• [EXERCISE OBJECTIVE] Retype the data exactly, from its first line to the line containing "In order to know the", including both, and skip any picture.

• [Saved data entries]
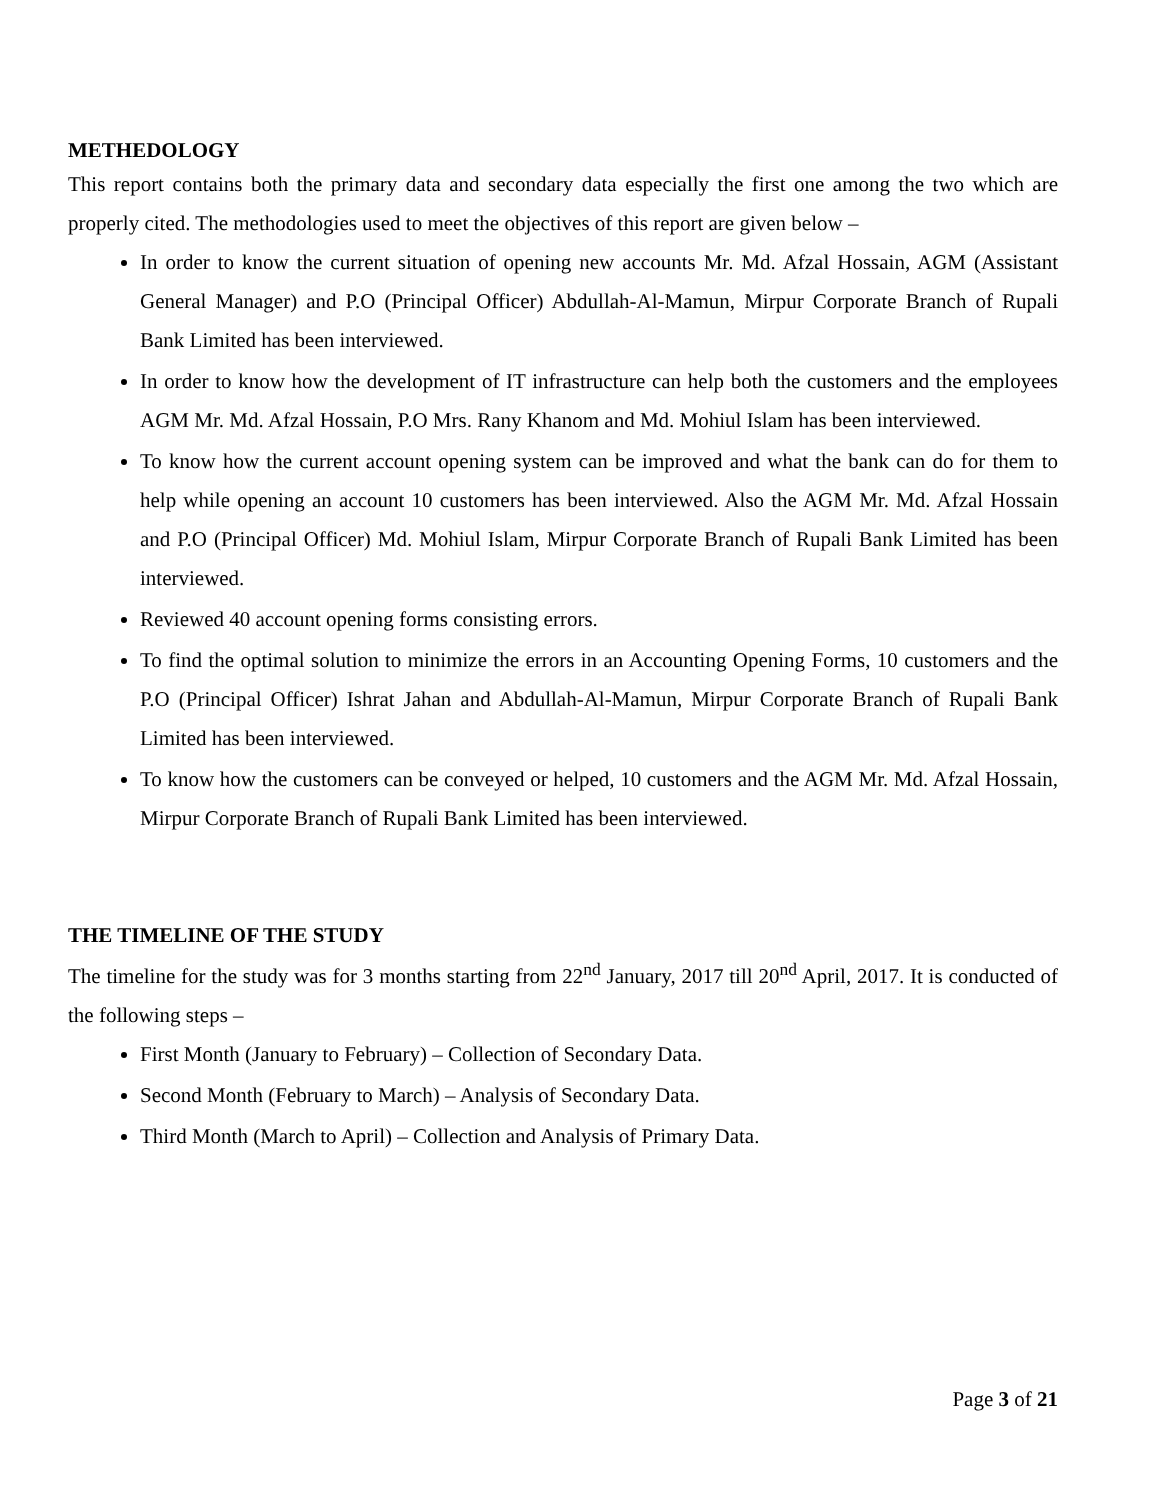METHEDOLOGY
This report contains both the primary data and secondary data especially the first one among the two which are properly cited. The methodologies used to meet the objectives of this report are given below –
In order to know the current situation of opening new accounts Mr. Md. Afzal Hossain, AGM (Assistant General Manager) and P.O (Principal Officer) Abdullah-Al-Mamun, Mirpur Corporate Branch of Rupali Bank Limited has been interviewed.
In order to know how the development of IT infrastructure can help both the customers and the employees AGM Mr. Md. Afzal Hossain, P.O Mrs. Rany Khanom and Md. Mohiul Islam has been interviewed.
To know how the current account opening system can be improved and what the bank can do for them to help while opening an account 10 customers has been interviewed. Also the AGM Mr. Md. Afzal Hossain and P.O (Principal Officer) Md. Mohiul Islam, Mirpur Corporate Branch of Rupali Bank Limited has been interviewed.
Reviewed 40 account opening forms consisting errors.
To find the optimal solution to minimize the errors in an Accounting Opening Forms, 10 customers and the P.O (Principal Officer) Ishrat Jahan and Abdullah-Al-Mamun, Mirpur Corporate Branch of Rupali Bank Limited has been interviewed.
To know how the customers can be conveyed or helped, 10 customers and the AGM Mr. Md. Afzal Hossain, Mirpur Corporate Branch of Rupali Bank Limited has been interviewed.
THE TIMELINE OF THE STUDY
The timeline for the study was for 3 months starting from 22<sup>nd</sup> January, 2017 till 20<sup>nd</sup> April, 2017. It is conducted of the following steps –
First Month (January to February) – Collection of Secondary Data.
Second Month (February to March) – Analysis of Secondary Data.
Third Month (March to April) – Collection and Analysis of Primary Data.
Page 3 of 21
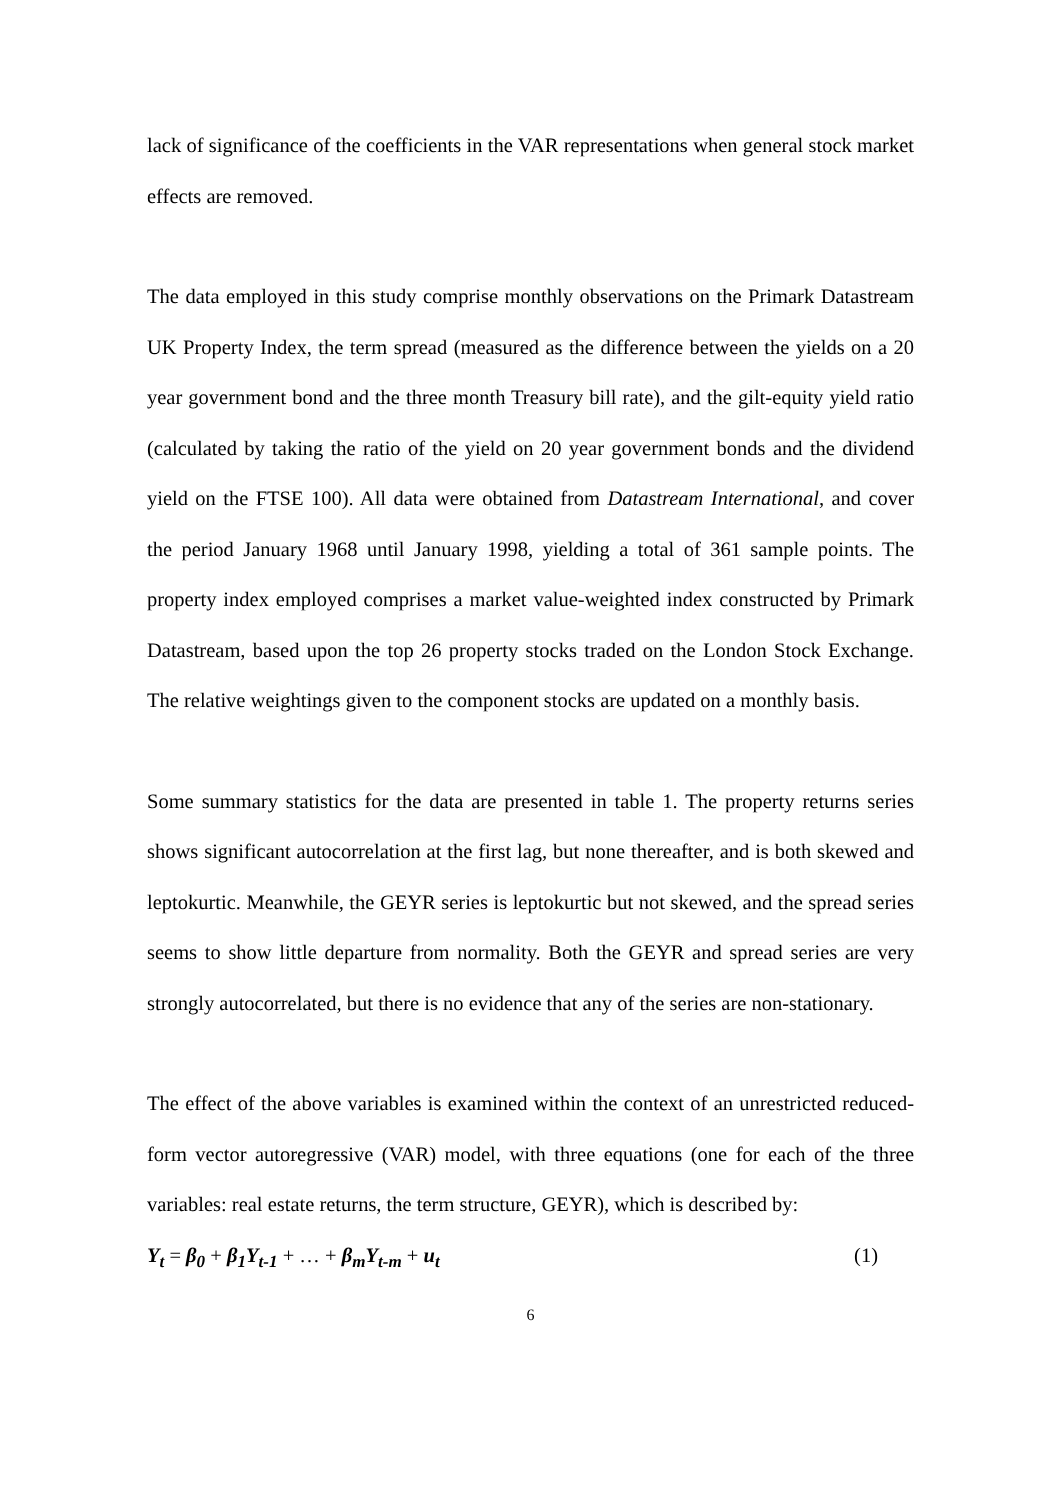lack of significance of the coefficients in the VAR representations when general stock market effects are removed.
The data employed in this study comprise monthly observations on the Primark Datastream UK Property Index, the term spread (measured as the difference between the yields on a 20 year government bond and the three month Treasury bill rate), and the gilt-equity yield ratio (calculated by taking the ratio of the yield on 20 year government bonds and the dividend yield on the FTSE 100). All data were obtained from Datastream International, and cover the period January 1968 until January 1998, yielding a total of 361 sample points. The property index employed comprises a market value-weighted index constructed by Primark Datastream, based upon the top 26 property stocks traded on the London Stock Exchange. The relative weightings given to the component stocks are updated on a monthly basis.
Some summary statistics for the data are presented in table 1. The property returns series shows significant autocorrelation at the first lag, but none thereafter, and is both skewed and leptokurtic. Meanwhile, the GEYR series is leptokurtic but not skewed, and the spread series seems to show little departure from normality. Both the GEYR and spread series are very strongly autocorrelated, but there is no evidence that any of the series are non-stationary.
The effect of the above variables is examined within the context of an unrestricted reduced-form vector autoregressive (VAR) model, with three equations (one for each of the three variables: real estate returns, the term structure, GEYR), which is described by:
Y<sub>t</sub> = β<sub>0</sub> + β<sub>1</sub>Y<sub>t-1</sub> + … + β<sub>m</sub>Y<sub>t-m</sub> + u<sub>t</sub> (1)
6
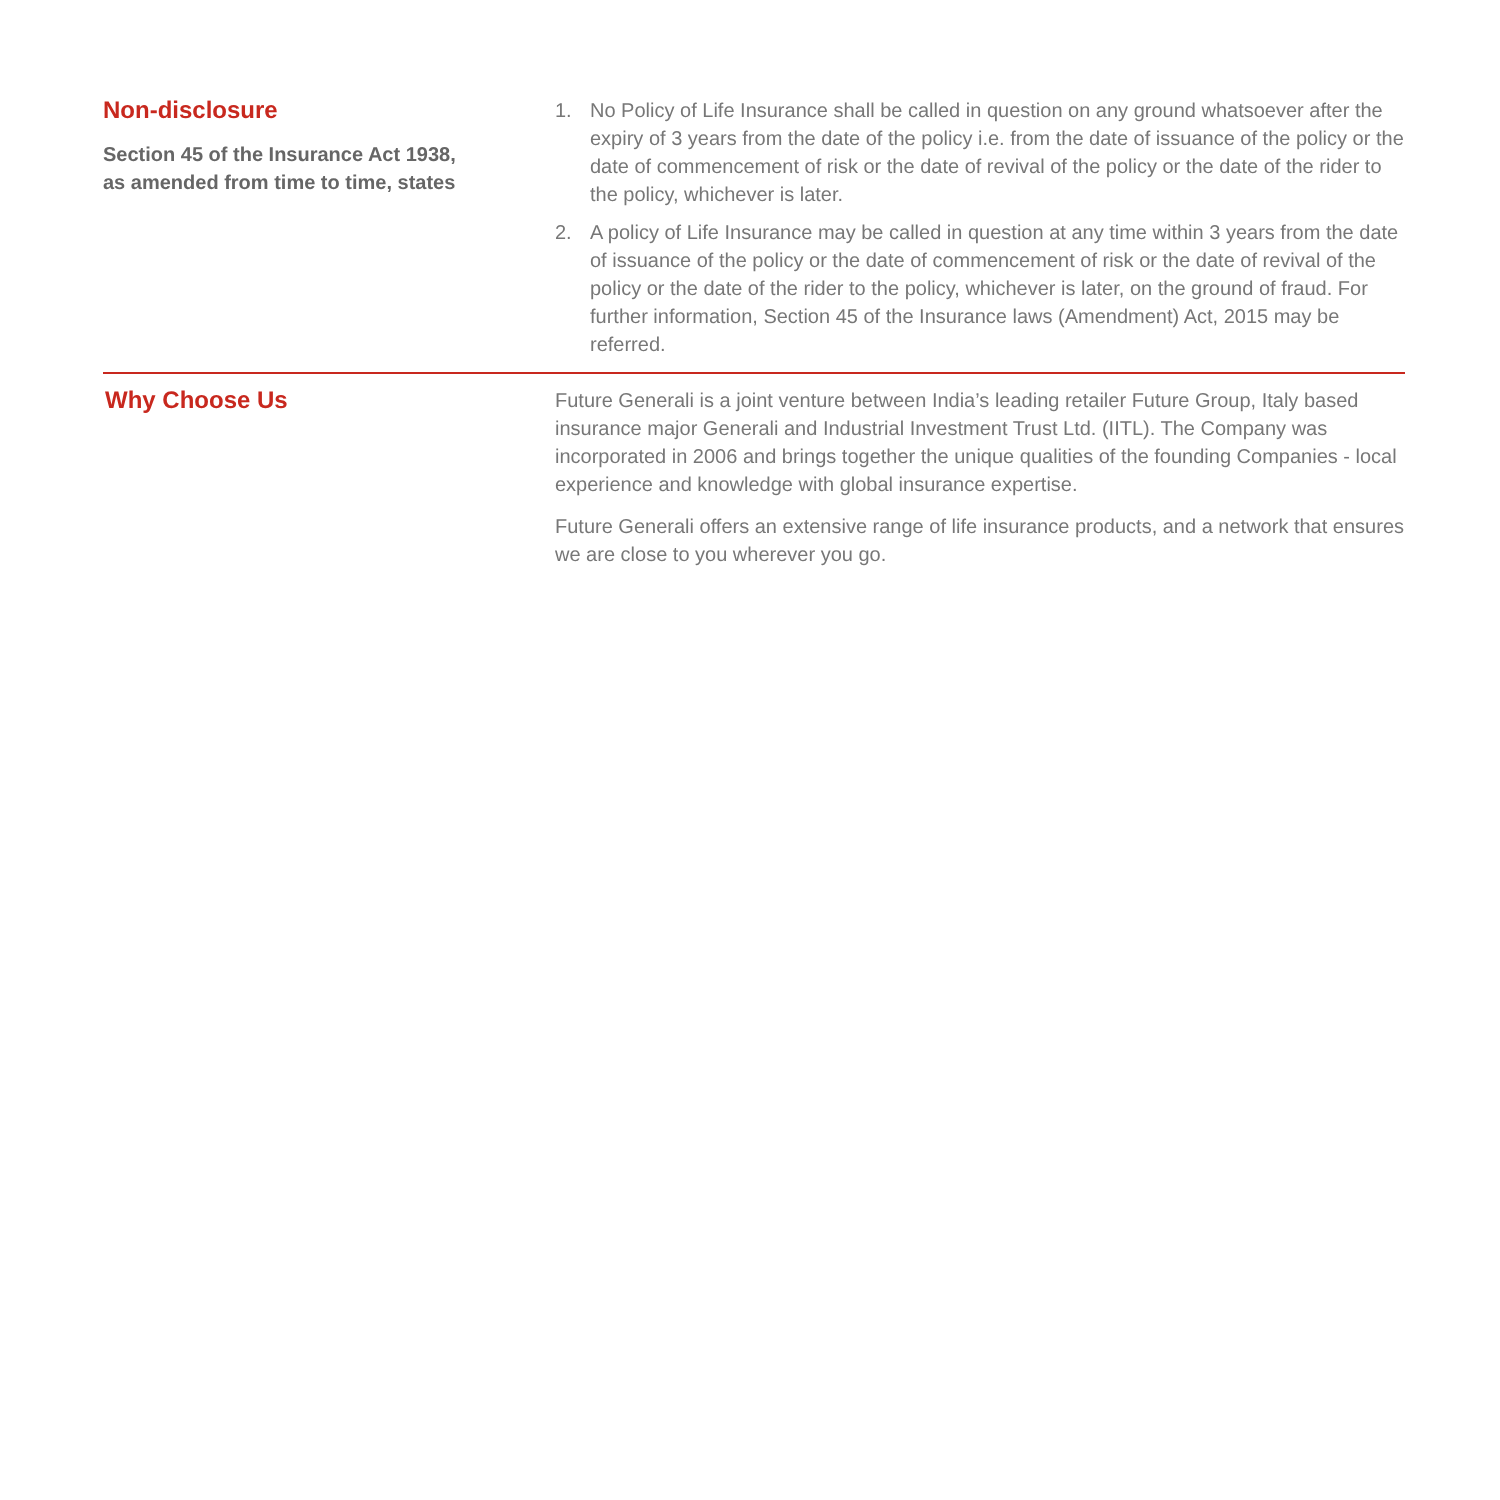Non-disclosure
Section 45 of the Insurance Act 1938,
as amended from time to time, states
1. No Policy of Life Insurance shall be called in question on any ground whatsoever after the expiry of 3 years from the date of the policy i.e. from the date of issuance of the policy or the date of commencement of risk or the date of revival of the policy or the date of the rider to the policy, whichever is later.
2. A policy of Life Insurance may be called in question at any time within 3 years from the date of issuance of the policy or the date of commencement of risk or the date of revival of the policy or the date of the rider to the policy, whichever is later, on the ground of fraud. For further information, Section 45 of the Insurance laws (Amendment) Act, 2015 may be referred.
Why Choose Us
Future Generali is a joint venture between India’s leading retailer Future Group, Italy based insurance major Generali and Industrial Investment Trust Ltd. (IITL). The Company was incorporated in 2006 and brings together the unique qualities of the founding Companies - local experience and knowledge with global insurance expertise.
Future Generali offers an extensive range of life insurance products, and a network that ensures we are close to you wherever you go.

• [FINISHED TASK]
METHEDOLOGY
This report contains both the primary data and secondary data especially the first one among the two which are properly cited. The methodologies used to meet the objectives of this report are given below –
In order to know the current situation of opening new accounts Mr. Md. Afzal Hossain, AGM (Assistant General Manager) and P.O (Principal Officer) Abdullah-Al-Mamun, Mirpur Corporate Branch of Rupali Bank Limited has been interviewed.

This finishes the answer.